To construct a polynomial expression that represents a sequence with constant 4th differences, you can follow a systematic approach. Let's go through the steps together at a level suitable for a 10th grader.
Step 1: Understand the Definition
A sequence with constant 4th differences means that if you look at the differences between consecutive terms of the sequence four times, you will always get the same number. In this case, the constant is 48.

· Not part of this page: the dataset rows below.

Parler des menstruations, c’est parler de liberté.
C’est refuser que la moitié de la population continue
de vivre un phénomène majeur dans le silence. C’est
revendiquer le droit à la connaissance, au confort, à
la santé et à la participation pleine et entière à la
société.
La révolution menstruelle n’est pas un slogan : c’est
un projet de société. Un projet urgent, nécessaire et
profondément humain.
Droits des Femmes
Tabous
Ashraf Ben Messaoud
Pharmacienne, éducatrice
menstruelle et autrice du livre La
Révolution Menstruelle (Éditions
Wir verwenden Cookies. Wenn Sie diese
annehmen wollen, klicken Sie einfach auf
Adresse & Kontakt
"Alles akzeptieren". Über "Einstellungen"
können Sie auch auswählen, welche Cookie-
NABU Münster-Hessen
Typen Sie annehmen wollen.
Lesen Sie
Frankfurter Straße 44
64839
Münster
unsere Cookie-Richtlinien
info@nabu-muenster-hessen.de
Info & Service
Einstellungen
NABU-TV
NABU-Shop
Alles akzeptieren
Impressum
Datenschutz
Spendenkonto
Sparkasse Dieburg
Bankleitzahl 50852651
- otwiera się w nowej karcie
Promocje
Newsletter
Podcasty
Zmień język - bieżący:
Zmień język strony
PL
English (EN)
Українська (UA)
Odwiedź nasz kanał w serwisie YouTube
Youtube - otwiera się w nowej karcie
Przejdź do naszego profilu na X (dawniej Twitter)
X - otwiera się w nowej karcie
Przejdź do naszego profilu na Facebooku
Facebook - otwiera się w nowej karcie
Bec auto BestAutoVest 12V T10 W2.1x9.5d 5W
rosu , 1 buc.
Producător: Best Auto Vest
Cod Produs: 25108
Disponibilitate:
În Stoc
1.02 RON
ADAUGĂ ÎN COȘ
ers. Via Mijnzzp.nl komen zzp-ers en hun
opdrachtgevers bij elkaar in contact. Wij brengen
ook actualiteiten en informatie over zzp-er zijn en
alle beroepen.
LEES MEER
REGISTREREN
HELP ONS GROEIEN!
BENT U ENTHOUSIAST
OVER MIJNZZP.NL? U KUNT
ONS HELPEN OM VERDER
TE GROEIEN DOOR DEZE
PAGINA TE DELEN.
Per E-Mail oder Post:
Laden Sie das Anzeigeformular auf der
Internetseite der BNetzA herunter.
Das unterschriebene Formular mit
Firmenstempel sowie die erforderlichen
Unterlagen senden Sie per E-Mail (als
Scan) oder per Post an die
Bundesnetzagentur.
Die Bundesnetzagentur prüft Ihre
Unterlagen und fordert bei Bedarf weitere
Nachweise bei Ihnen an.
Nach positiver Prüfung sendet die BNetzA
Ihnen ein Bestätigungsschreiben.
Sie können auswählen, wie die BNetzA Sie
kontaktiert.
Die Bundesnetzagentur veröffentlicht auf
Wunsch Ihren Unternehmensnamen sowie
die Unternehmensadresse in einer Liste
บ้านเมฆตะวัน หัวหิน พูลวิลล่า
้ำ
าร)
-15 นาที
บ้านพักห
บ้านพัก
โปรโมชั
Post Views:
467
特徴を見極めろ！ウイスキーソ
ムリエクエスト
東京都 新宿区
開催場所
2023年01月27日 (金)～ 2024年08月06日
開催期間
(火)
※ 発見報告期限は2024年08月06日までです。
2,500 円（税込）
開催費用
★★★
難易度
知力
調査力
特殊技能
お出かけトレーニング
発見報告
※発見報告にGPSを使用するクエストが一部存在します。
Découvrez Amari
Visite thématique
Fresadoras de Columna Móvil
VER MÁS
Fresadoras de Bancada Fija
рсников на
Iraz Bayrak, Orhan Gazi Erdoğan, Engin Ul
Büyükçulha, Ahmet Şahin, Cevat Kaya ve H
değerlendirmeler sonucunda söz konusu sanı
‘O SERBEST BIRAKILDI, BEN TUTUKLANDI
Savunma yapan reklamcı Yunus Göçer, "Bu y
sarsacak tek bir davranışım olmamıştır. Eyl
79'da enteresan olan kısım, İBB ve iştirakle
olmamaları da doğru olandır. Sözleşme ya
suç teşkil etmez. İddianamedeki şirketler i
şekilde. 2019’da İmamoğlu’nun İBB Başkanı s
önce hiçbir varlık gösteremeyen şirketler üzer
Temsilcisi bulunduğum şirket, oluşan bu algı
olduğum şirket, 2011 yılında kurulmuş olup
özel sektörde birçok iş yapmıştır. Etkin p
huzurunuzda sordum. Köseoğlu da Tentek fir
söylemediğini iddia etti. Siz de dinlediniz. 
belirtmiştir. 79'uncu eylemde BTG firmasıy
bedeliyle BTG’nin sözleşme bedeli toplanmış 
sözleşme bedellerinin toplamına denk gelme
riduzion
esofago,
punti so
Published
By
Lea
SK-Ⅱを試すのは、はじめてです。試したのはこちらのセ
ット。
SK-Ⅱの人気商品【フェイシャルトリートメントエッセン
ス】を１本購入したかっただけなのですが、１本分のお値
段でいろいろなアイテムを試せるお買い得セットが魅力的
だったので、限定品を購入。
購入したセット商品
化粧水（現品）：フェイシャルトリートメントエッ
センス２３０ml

Step 2: Determine the Degree of the Polynomial
Since the 4th differences are constant, the polynomial representing the sequence will be of degree 4. This means it will look something like:
\[ P(n) = an^4 + bn^3 + cn^2 + dn + e \]
where \( a, b, c, d, \) and \( e \) are constants we need to find.
Step 3: Use the Constant 4th Difference
The value of the constant 4th difference can help us determine the leading coefficient \( a \). The relationship between the constant 4th difference and the leading coefficient of a polynomial is:
\( 24a = \text{constant 4th difference} \)
Here, since the constant 4th difference is 48, we can set up the equation:
\[ 24a = 48 \]
Now, solve for \( a \):
\[ a = \frac{48}{24} = 2 \]
So we can write:
\[ P(n) = 2n^4 + bn^3 + cn^2 + dn + e \]
Step 4: Find the Other Coefficients
To find the other coefficients \( b, c, d, \) and \( e \), we normally need some terms from the sequence itself. However, since we don't have specific terms given, let's pretend we have the first few terms of the sequence, such as: \( P(1), P(2), P(3), P(4) \).
Example Terms (Hypothetical):
- \( P(1) = 5 \)
- \( P(2) = 18 \)
- \( P(3) = 37 \)
- \( P(4) = 62 \)
Step 5: Set Up and Solve a System of Equations
Using the values we have, we can set up equations by substituting \( n = 1, 2, 3, \) and \( 4 \):
- \( P(1) = 2(1)^4 + b(1)^3 + c(1)^2 + d(1) + e = 2 + b + c + d + e = 5 \)
- \( P(2) = 2(2)^4 + b(2)^3 + c(2)^2 + d(2) + e = 32 + 8b + 4c + 2d + e = 18 \)
- \( P(3) = 2(3)^4 + b(3)^3 + c(3)^2 + d(3) + e = 162 + 27b + 9c + 3d + e = 37 \)
- \( P(4) = 2(4)^4 + b(4)^3 + c(4)^2 + d(4) + e = 512 + 64b + 16c + 4d + e = 62 \)
Step 6: Solve the Equations
This gives you a system of equations. You will need to solve these equations simultaneously to find the values of \( b, c, d, \) and \( e \).
Step 7: Write the Final Polynomial
Once you find \( b, c, d, \) and \( e \), you can substitute them back into your polynomial form:
\[ P(n) = 2n^4 + bn^3 + cn^2 + dn + e \]
And that's how you find an approximate polynomial expression for a sequence with constant 4th differences of 48! Remember, the specific coefficients depend on the actual sequence terms you have.